Hemos hablado con el director técnico del Ajalkalá, Antonio Fernández Larragueta, y con su discípula más destacada, Rocío Arroyo, sobre todo lo que está aportando y puede seguir aportando el club complutense al Plan Nacional de Relevos, la dualidad 400-800 metros que afronta Rocío, sus 5 medallas internacionales (4 en el 4x400) sin haber cumplido aún los 23 años, su papel de referente en su ciudad, sus coincidencias con el ilustre padre de su entrenador… etc.
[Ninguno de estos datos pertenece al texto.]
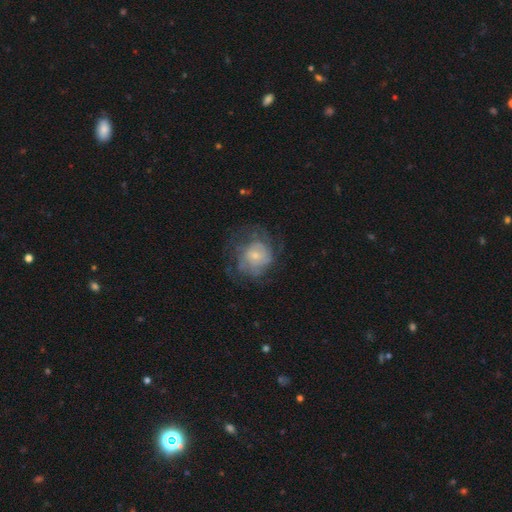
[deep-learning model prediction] A featured or disk galaxy (55%) with no bar (77%), spiral arms (65%) and a small central bulge (63%).

Vote fractions:
- Smooth or featured? featured or disk: 55% / smooth: 36% / star or artifact: 9%
- Edge-on disk? no: 97% / yes: 3%
- Bar? no: 77% / weak: 20% / strong: 3%
- Spiral arms? yes: 65% / no: 35%
- Bulge size? small: 63% / moderate: 28% / none: 4% / large: 4% / dominant: 1%
- Merging? none: 55% / major disturbance: 23% / minor disturbance: 21% / merger: 1%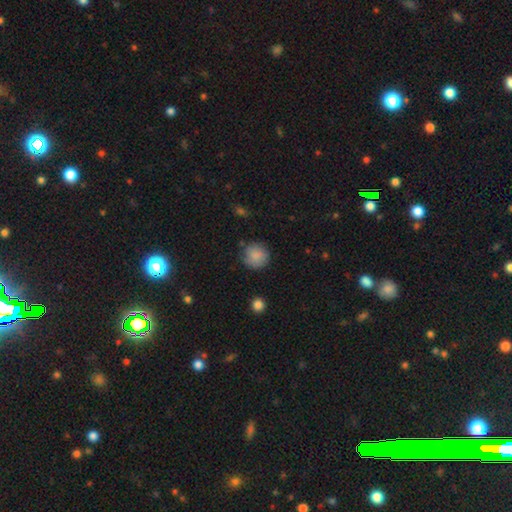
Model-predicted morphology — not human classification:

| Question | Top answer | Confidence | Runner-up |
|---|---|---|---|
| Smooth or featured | smooth | 86% | star or artifact (8%) |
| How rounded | round | 92% | in between (7%) |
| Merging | none | 81% | minor disturbance (13%) |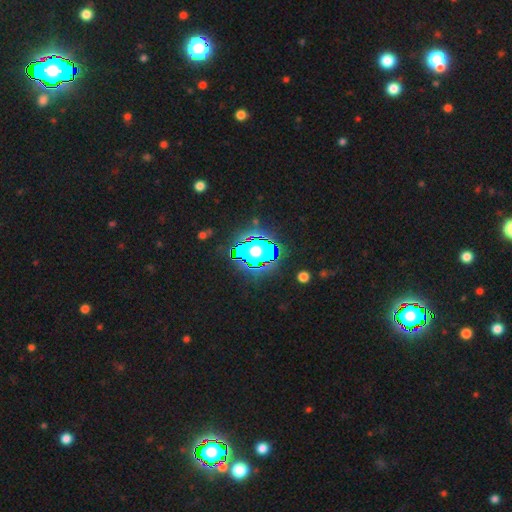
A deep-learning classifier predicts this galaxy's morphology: Smooth or featured: star or artifact — 75% (smooth — 15%)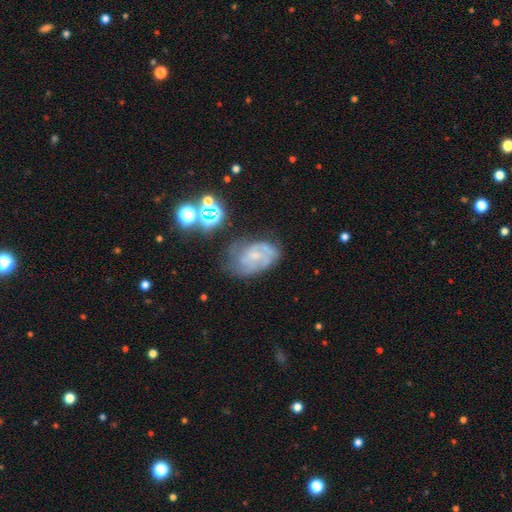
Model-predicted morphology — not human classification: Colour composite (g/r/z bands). It shows a featured or disk galaxy (65%) with no bar (69%), spiral arms (79%) and a small central bulge (60%). Merging: none (53%).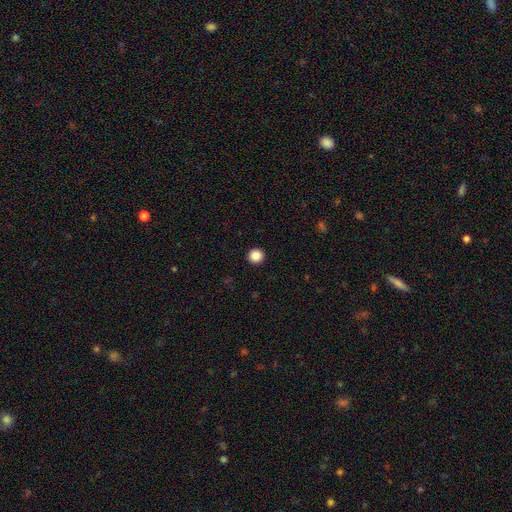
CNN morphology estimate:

Algo mágico está floreciendo en la cuna de Cervantes. Un proyecto deportivo que combina a la perfección el idealismo y altruismo quijotescos con unas bases sólidas, sensatas y realistas se está abriendo paso en Alcalá de Henares bajo la dirección técnica de Antonio ‘Toni’ Fernández Larragueta; y con su pupila más aventajada, Rocío Arroyo Soria, como punta de lanza. Casualmente, hace 50 años que su ilustre padre, Antonio Fernández Ortiz (olímpico en Múnich 1972), fundó en la ciudad el Club Atletismo Juventud Alcalá (que luego derivó en las siglas A.J.A., y finalmente en Ajalkalá para que su procedencia fuese más reconocible). Y justo cuando el conjunto alcalaíno celebra su medio siglo de vida, su presente y su futuro ilusionan más que nunca gracias a las primeras medallas internacionales absolutas de Rocío (en los 4x400m de Torun y Gaborone)… y a todo lo que viene tras ella.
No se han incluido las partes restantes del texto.